Source extract:
Frances Ellen Bedford (born 5 November 1953) is an Australian politician who represented the South Australian House of Assembly seat of Florey from 1997 state election until 2022, first for the Labor Party and from 2017 as an independent.

Early life
Bedford was born in Sydney and moved to Melbourne and then Adelaide after the death of her mother. She became involved in politics and became an electorate officer for former Labor MP Peter Duncan.

Parliament
Bedford was elected to the South Australian House of Assembly seat of Florey at the 1997 state election for the Labor Party.

Hailing from the Labor Left, Bedford has described herself as being South Australia's most left-wing MP. Her support for the Relationships Bill 2005, a bill which extends legal protections to same-sex couples, has made her a target of fundamentalist groups. Her opinions are considered by some as being incompatible with the opinions of her 'bible belt' electorate. Despite this, she was returned with a large majority at the landslide 2006 state election with a technically safe 62.1 percent two-party vote from an 8.5-point two-party swing, defeating Liberal candidate and Assemblies of God pastor Pat Trainor. She has otherwise won the seat marginally since 1997. At the 2014 state election, Bedford held Florey with a margin of 2.5 percent.

What you will do:
[a] In one to three sentences, explain why the Bedford article says she became a target of fundamentalist groups.
[b] What margin did Bedford hold Florey by at the 2014 state election, according to the Bedford article?
[c] For each statement, say whether it agrees with the Bedford article, and quote the deciding words: (i) Bedford was born in Adelaide. (ii) At the 2006 state election she defeated a pastor from the Assemblies of God. (iii) From 2017 she sat as an independent.
The data that come next play no part in any of this.

Available data:
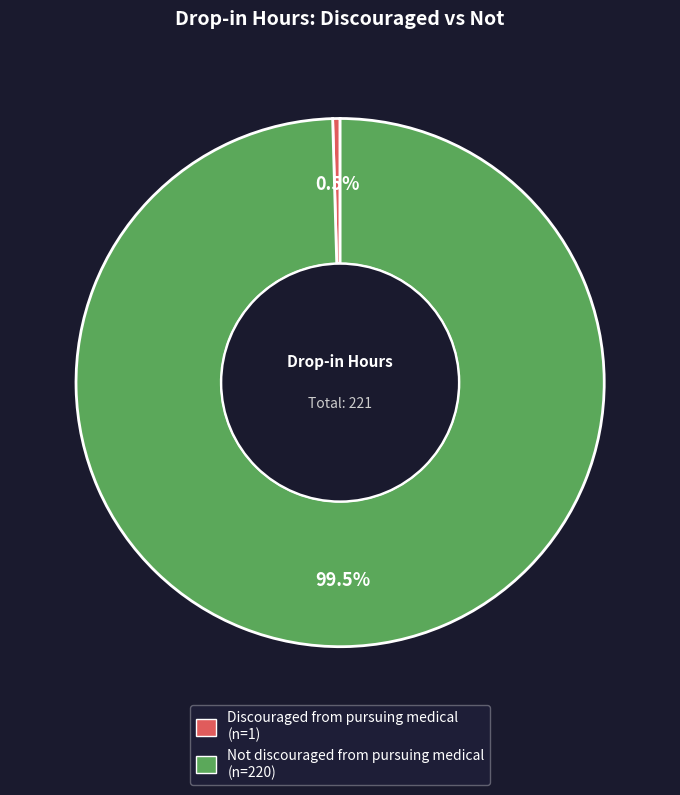

To the nearest percent, what is the difference between the largest and smallest slice percentages?

99%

Results for the exercise:
[a] She supported the Relationships Bill 2005, a bill that extends legal protections to same-sex couples. According to the article, that support made her a target of fundamentalist groups.

[b] 2.5 percent.

[c]
(i) No: "Bedford was born in Sydney"
(ii) Yes: "defeating Liberal candidate and Assemblies of God pastor Pat Trainor"
(iii) Yes: "from 2017 as an independent"